Typical tips for converting visual design into functional UI code include: 1. "For this image provided, write Android Jetpack Compose code to create a screen as close to this image as possible. Make sure to include imports, use Material3, and record the code. "2. "For this image provided, write Android Jetpack Compose code to create a screen as close to this image as possible, and get creative in color. Make interaction and calculations work as expected. Make sure to include imports, use Material3, and record the code." These tips provide clear guidance for developers to quickly implement design-to-code conversions.
Google positioned Gemini as a tool that provides a "initial design framework", and the generated code often requires further editing and tweaking. Common improvements include ensuring that drawable objects and icons are imported correctly. Google recommends treating generated code as an efficient starting point to speed up the UI development workflow.
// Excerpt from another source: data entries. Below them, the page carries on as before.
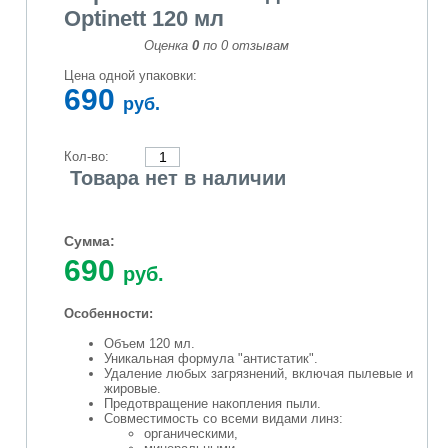
Optinett 120 мл
Оценка
0
по
0
отзывам
Цена одной упаковки:
690
руб.
Кол-во:
Товара нет в наличии
Сумма:
690
руб.
Особенности:
Объем 120 мл.
Уникальная формула "антистатик".
Удаление любых загрязнений, включая пылевые и
жировые.
Предотвращение накопления пыли.
Совместимость со всеми видами линз:
органическими,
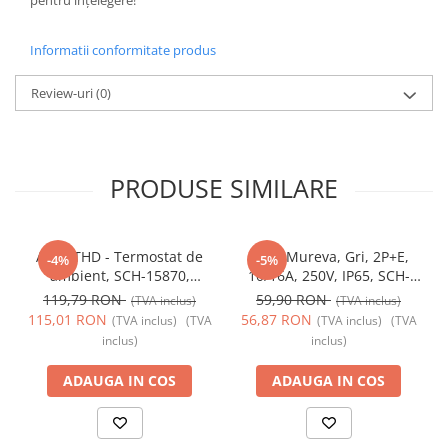
pentru înțelegere!
Informatii conformitate produs
Review-uri
(0)
PRODUSE SIMILARE
Acti9 THD - Termostat de
Priza Mureva, Gri, 2P+E,
-4%
-5%
ambient, SCH-15870,
10/16A, 250V, IP65, SCH-
Schneider Electric -
81141, Schneider Electric -
119,79 RON
59,90 RON
(TVA inclus)
(TVA inclus)
Schneider
Schneider
115,01 RON
56,87 RON
(TVA inclus)
(TVA
(TVA inclus)
(TVA
inclus)
inclus)
ADAUGA IN COS
ADAUGA IN COS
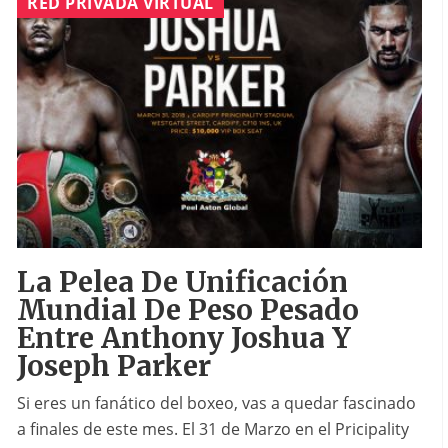
RED PRIVADA VIRTUAL
La Pelea De Unificación
Mundial De Peso Pesado
Entre Anthony Joshua Y
Joseph Parker
Si eres un fanático del boxeo, vas a quedar fascinado
a finales de este mes. El 31 de Marzo en el Pricipality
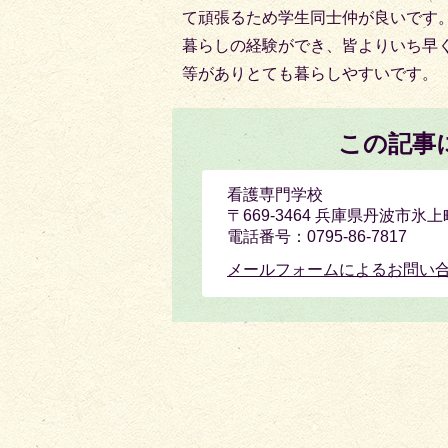
て頑張るため学生同士仲が良いです
暮らしの経験ができ、皆よりいち早
等がありとても暮らしやすいです。
この記事
看護専門学校
〒669-3464 兵庫県丹波市氷上
電話番号：0795-86-7817
メールフォームによるお問い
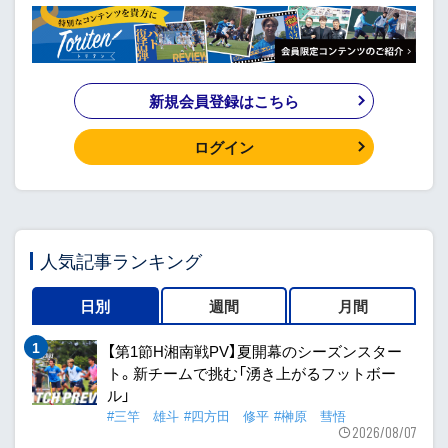
新規会員登録はこちら
ログイン
人気記事ランキング
日別
週間
月間
【第1節H湘南戦PV】夏開幕のシーズンスター
ト。新チームで挑む「湧き上がるフットボー
ル」
#三竿 雄斗
#四方田 修平
#榊原 彗悟
2026/08/07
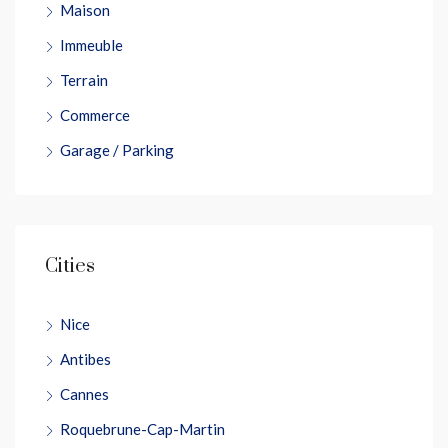
Maison
Immeuble
Terrain
Commerce
Garage / Parking
Cities
Nice
Antibes
Cannes
Roquebrune-Cap-Martin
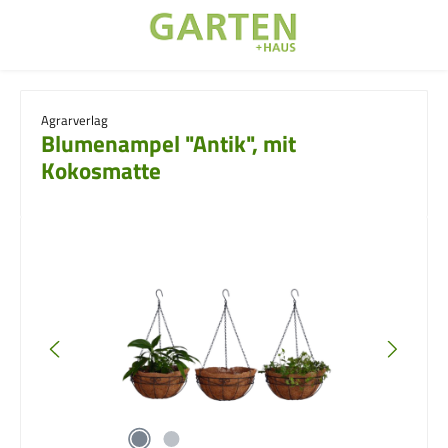
Zum Hauptinhalt springen
Agrarverlag
Blumenampel "Antik", mit
Kokosmatte
Bildergalerie überspringen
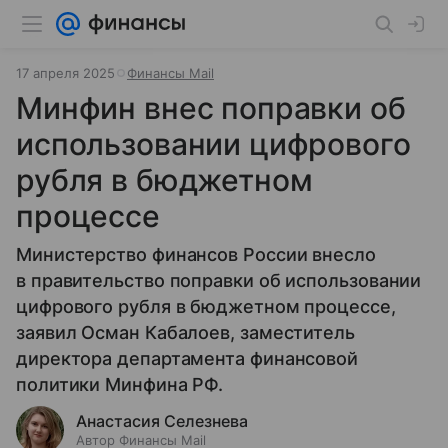
17 апреля 2025
Финансы Mail
Минфин внес поправки об
использовании цифрового
рубля в бюджетном
процессе
Министерство финансов России внесло
в правительство поправки об использовании
цифрового рубля в бюджетном процессе,
заявил Осман Кабалоев, заместитель
директора департамента финансовой
политики Минфина РФ.
Анастасия Селезнева
Автор Финансы Mail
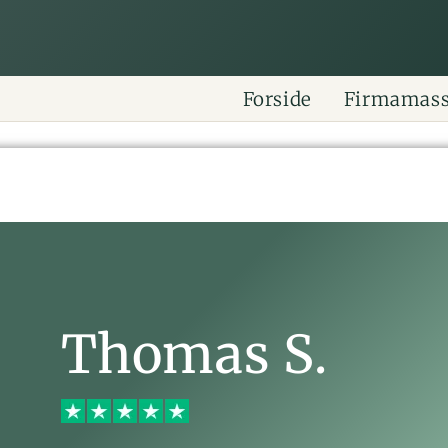
Forside
Firmamas
Thomas S.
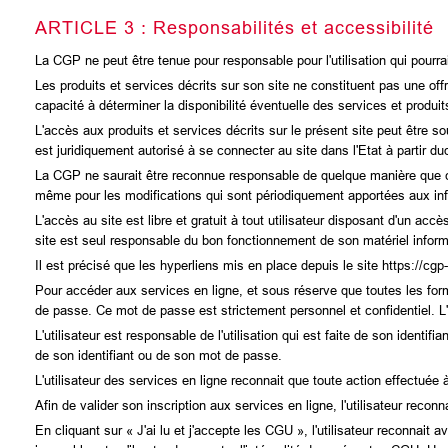
ARTICLE 3 : Responsabilités et accessibilité
La CGP ne peut être tenue pour responsable pour l'utilisation qui pourrait
Les produits et services décrits sur son site ne constituent pas une of
capacité à déterminer la disponibilité éventuelle des services et produit
L'accès aux produits et services décrits sur le présent site peut être sou
est juridiquement autorisé à se connecter au site dans l'Etat à partir du
La CGP ne saurait être reconnue responsable de quelque manière que ce
même pour les modifications qui sont périodiquement apportées aux inf
L'accès au site est libre et gratuit à tout utilisateur disposant d'un accè
site est seul responsable du bon fonctionnement de son matériel informat
Il est précisé que les hyperliens mis en place depuis le site https://cg
Pour accéder aux services en ligne, et sous réserve que toutes les form
de passe. Ce mot de passe est strictement personnel et confidentiel. L'u
L'utilisateur est responsable de l'utilisation qui est faite de son ident
de son identifiant ou de son mot de passe.
L'utilisateur des services en ligne reconnait que toute action effectué
Afin de valider son inscription aux services en ligne, l'utilisateur rec
En cliquant sur « J'ai lu et j'accepte les CGU », l'utilisateur reconnait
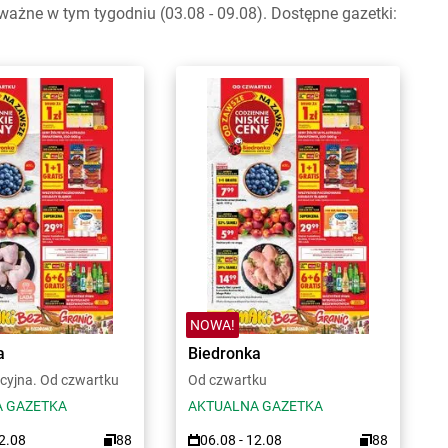
ażne w tym tygodniu (03.08 - 09.08). Dostępne gazetki:
NOWA!
a
Biedronka
cyjna. Od czwartku
Od czwartku
 GAZETKA
AKTUALNA GAZETKA
12.08
88
06.08 - 12.08
88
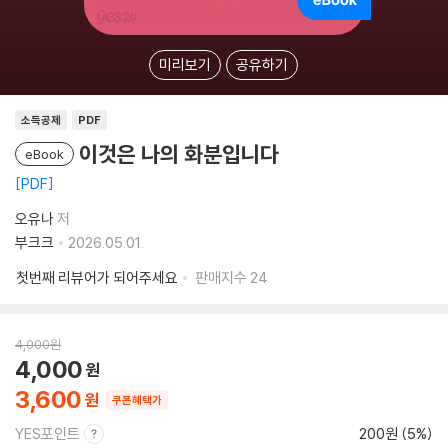
미리보기
공유하기
소득공제
PDF
이것은 나의 화분입니다
eBook
PDF
오유나
저
부크크
2026.05.01.
첫번째 리뷰어가 되어주세요
판매지수
24
4,000
원
4,000
3,600
쿠폰혜택가
YES포인트
200원 (5%)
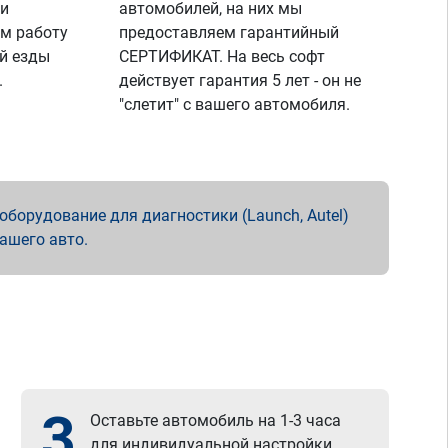
 и
автомобилей, на них мы
м работу
предоставляем гарантийный
й езды
СЕРТИФИКАТ. На весь софт
.
действует гарантия 5 лет - он не
"слетит" с вашего автомобиля.
борудование для диагностики (Launch, Autel)
вашего авто.
3
Оставьте автомобиль на 1-3 часа
для индивидуальной настройки.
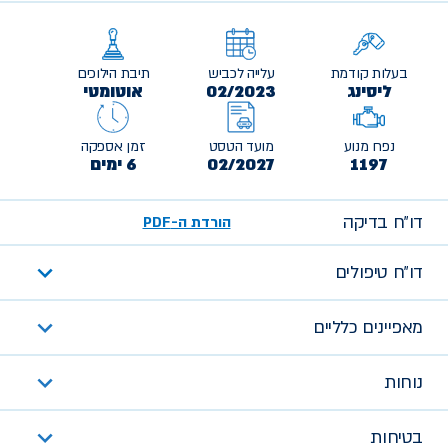
בעלות קודמת
עלייה לכביש
תיבת הילוכים
ליסינג
02/2023
אוטומטי
נפח מנוע
מועד הטסט
זמן אספקה
1197
02/2027
6 ימים
דו״ח בדיקה
הורדת ה-PDF
דו״ח טיפולים
מאפיינים כלליים
נוחות
בטיחות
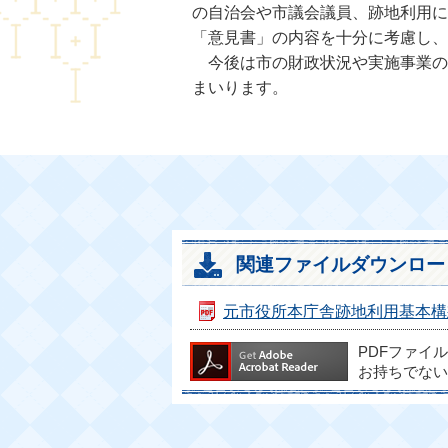
の自治会や市議会議員、跡地利用に
「意見書」の内容を十分に考慮し、
今後は市の財政状況や実施事業の
まいります。
関連ファイルダウンロー
元市役所本庁舎跡地利用基本構想 [
PDFファイ
お持ちでない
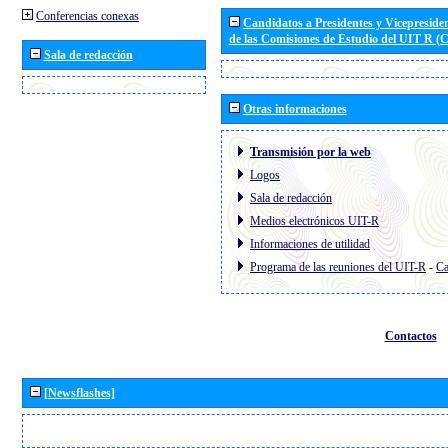
Conferencias conexas
Candidatos a Presidentes y Vicepreside
de las Comisiones de Estudio del UIT R 
Sala de redacción
Otras informaciones
Transmisión por la web
Logos
Sala de redacción
Medios electrónicos UIT-R
Informaciones de utilidad
Programa de las reuniones del UIT-R
-
Ca
Contactos
[Newsflashes]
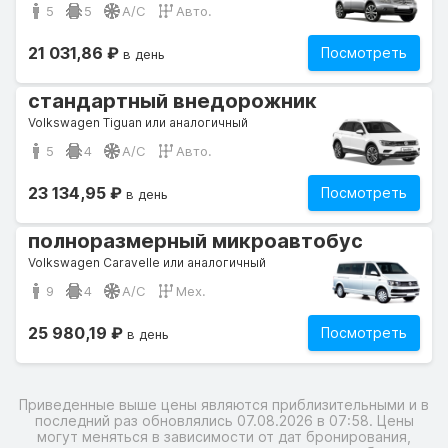
5
5
A/C
Авто.
21 031,86 ₽
Посмотреть
в день
стандартный внедорожник
Volkswagen Tiguan или аналогичный
5
4
A/C
Авто.
23 134,95 ₽
Посмотреть
в день
полноразмерный микроавтобус
Volkswagen Caravelle или аналогичный
9
4
A/C
Мех.
25 980,19 ₽
Посмотреть
в день
Приведенные выше цены являются приблизительными и в
последний раз обновлялись 07.08.2026 в 07:58. Цены
могут меняться в зависимости от дат бронирования,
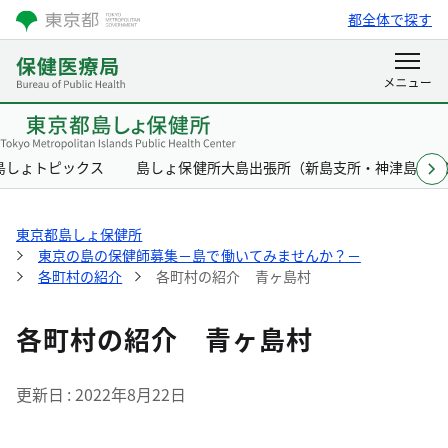
都全体で探す
島しょトピックス
島しょ保健所大島出張所（新島支所・神津島支所
東京都島しょ保健所
東京の島の保健師募集－島で働いてみませんか？－
各町村の紹介
各町村の紹介 青ヶ島村
各町村の紹介 青ヶ島村
更新日
2022年8月22日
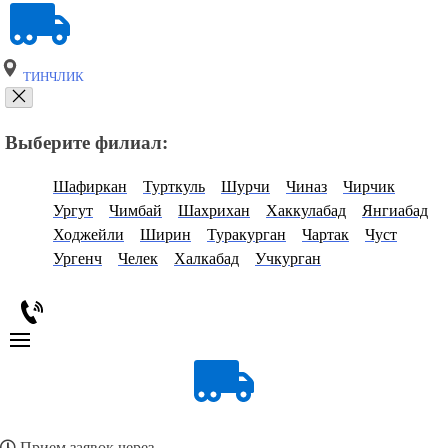
ТИНЧЛИК
Выберите филиал:
Шафиркан
Турткуль
Шурчи
Чиназ
Чирчик
Ургут
Чимбай
Шахрихан
Хаккулабад
Янгиабад
Ходжейли
Ширин
Туракурган
Чартак
Чуст
Ургенч
Челек
Халкабад
Учкурган
Прием заявок через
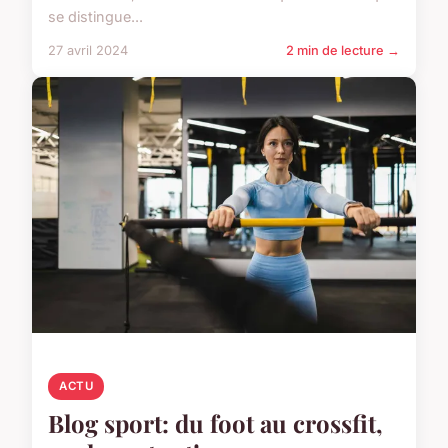
se distingue...
27 avril 2024
2 min de lecture →
ACTU
Blog sport: du foot au crossfit,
This positioning makes Gemini not only a tool, but also an optimizer for development processes.
In addition, Gemini's visual analysis feature can also be used to identify and resolve errors, and developers can "upload screenshots of the problematic UI, which Gemini will analyze the image and propose a potential solution". Developers can also attach relevant code snippets for more precise help. This function provides developers with powerful problem-solving capabilities, making the development process smoother.
Gemini in Android Studio also supports uploading architecture diagrams and obtaining explanations or documents, similar to the Gemini Astra glasses feature previously displayed at the I/O conference. The introduction of this function has made Gemini's position in development tools more important and provided developers with all-round support.